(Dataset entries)

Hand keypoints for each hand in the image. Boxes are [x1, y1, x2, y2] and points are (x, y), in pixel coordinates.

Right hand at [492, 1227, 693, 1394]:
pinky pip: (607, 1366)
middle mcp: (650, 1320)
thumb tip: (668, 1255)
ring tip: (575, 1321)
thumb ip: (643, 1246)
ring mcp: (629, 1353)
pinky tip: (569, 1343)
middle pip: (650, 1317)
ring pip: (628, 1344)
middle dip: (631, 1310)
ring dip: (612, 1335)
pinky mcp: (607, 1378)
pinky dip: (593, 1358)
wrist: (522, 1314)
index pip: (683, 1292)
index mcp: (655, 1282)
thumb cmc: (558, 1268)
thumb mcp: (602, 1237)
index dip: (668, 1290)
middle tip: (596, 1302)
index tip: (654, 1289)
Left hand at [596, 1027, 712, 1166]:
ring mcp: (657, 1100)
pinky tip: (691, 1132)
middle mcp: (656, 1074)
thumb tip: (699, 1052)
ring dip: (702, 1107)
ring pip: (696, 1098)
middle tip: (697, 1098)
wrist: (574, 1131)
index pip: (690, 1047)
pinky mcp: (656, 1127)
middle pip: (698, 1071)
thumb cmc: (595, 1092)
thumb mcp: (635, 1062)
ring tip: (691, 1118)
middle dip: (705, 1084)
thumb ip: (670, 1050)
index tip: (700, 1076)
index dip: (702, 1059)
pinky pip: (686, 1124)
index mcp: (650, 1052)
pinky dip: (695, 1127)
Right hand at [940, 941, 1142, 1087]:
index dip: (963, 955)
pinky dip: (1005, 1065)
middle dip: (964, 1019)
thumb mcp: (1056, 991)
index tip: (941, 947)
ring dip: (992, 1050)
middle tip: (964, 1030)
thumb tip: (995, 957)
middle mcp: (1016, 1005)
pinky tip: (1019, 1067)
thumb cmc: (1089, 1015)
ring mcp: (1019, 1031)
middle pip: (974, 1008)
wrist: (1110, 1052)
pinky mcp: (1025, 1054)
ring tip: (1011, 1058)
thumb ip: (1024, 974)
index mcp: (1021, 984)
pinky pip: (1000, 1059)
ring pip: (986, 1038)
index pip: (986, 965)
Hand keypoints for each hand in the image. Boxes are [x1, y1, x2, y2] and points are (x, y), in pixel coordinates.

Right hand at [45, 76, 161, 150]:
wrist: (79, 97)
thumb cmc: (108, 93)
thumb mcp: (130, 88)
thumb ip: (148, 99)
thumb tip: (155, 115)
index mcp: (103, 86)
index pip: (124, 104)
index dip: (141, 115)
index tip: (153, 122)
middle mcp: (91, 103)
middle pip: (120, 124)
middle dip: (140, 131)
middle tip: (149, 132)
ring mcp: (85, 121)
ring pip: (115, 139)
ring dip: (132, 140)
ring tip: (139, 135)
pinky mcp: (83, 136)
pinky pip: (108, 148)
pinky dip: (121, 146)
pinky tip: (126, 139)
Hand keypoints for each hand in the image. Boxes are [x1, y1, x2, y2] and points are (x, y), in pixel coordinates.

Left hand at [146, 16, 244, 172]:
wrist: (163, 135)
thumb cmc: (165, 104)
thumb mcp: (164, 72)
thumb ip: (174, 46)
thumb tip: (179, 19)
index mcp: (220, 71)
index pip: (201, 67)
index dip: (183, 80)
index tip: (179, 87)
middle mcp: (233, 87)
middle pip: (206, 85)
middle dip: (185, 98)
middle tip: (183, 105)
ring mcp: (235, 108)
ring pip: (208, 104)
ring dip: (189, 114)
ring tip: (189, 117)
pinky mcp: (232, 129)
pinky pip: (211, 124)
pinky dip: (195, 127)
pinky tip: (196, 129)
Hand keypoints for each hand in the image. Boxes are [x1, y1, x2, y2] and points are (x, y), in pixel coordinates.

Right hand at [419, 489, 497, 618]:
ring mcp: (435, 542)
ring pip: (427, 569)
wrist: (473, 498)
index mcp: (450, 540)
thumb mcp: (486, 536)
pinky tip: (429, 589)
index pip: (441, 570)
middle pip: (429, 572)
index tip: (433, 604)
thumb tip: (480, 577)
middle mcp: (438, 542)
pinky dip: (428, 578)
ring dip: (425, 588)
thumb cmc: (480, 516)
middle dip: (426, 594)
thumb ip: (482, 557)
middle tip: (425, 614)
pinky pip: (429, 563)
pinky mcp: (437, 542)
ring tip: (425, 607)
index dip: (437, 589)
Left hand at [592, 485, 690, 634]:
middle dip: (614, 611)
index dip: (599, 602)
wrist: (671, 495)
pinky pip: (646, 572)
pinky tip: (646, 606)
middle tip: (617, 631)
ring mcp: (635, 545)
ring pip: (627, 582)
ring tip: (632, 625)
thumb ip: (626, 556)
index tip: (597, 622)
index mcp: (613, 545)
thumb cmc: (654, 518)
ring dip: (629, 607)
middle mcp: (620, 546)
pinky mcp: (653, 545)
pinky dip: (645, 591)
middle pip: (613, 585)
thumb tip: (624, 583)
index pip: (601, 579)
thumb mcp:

▶ The problem
Set down precisely the lines above between the line holding "middle tip: (964, 1030)" and the line holding "pinky tip: (429, 589)", inclusive, and nothing beyond them.

▶ Task result
middle tip: (964, 1030)
thumb tip: (995, 957)
middle mcp: (1016, 1005)
pinky tip: (1019, 1067)
thumb cmc: (1089, 1015)
ring mcp: (1019, 1031)
middle pip: (974, 1008)
wrist: (1110, 1052)
pinky mcp: (1025, 1054)
ring tip: (1011, 1058)
thumb ip: (1024, 974)
index mcp: (1021, 984)
pinky pip: (1000, 1059)
ring pip: (986, 1038)
index pip: (986, 965)
Hand keypoints for each hand in the image. Boxes are [x1, y1, x2, y2] and points are (x, y), in pixel coordinates.

Right hand at [45, 76, 161, 150]:
wrist: (79, 97)
thumb cmc: (108, 93)
thumb mcp: (130, 88)
thumb ip: (148, 99)
thumb tip: (155, 115)
index mcp: (103, 86)
index pip: (124, 104)
index dip: (141, 115)
index tip: (153, 122)
middle mcp: (91, 103)
middle pip: (120, 124)
middle dip: (140, 131)
middle tip: (149, 132)
ring mcp: (85, 121)
ring pip: (115, 139)
ring dip: (132, 140)
ring tip: (139, 135)
pinky mcp: (83, 136)
pinky pip: (108, 148)
pinky dip: (121, 146)
pinky tip: (126, 139)
Hand keypoints for each hand in the image. Boxes are [x1, y1, x2, y2] and points are (x, y), in pixel coordinates.

Left hand at [146, 16, 244, 172]:
wrist: (163, 135)
thumb cmc: (165, 104)
thumb mcp: (164, 72)
thumb ip: (174, 46)
thumb tip: (179, 19)
index mcp: (220, 71)
index pip: (201, 67)
index dip: (183, 80)
index tip: (179, 87)
middle mcp: (233, 87)
middle pip: (206, 85)
middle dip: (185, 98)
middle tip: (183, 105)
ring mcp: (235, 108)
ring pip: (208, 104)
ring dip: (189, 114)
ring tip: (189, 117)
pinky mcp: (232, 129)
pinky pip: (211, 124)
pinky dip: (195, 127)
pinky tip: (196, 129)
Hand keypoints for each hand in the image. Boxes are [x1, y1, x2, y2] and points are (x, y), in pixel coordinates.

Right hand at [419, 489, 497, 618]:
ring mcp: (435, 542)
ring pip: (427, 569)
wrist: (473, 498)
index mcp: (450, 540)
thumb mcp: (486, 536)
pinky tip: (429, 589)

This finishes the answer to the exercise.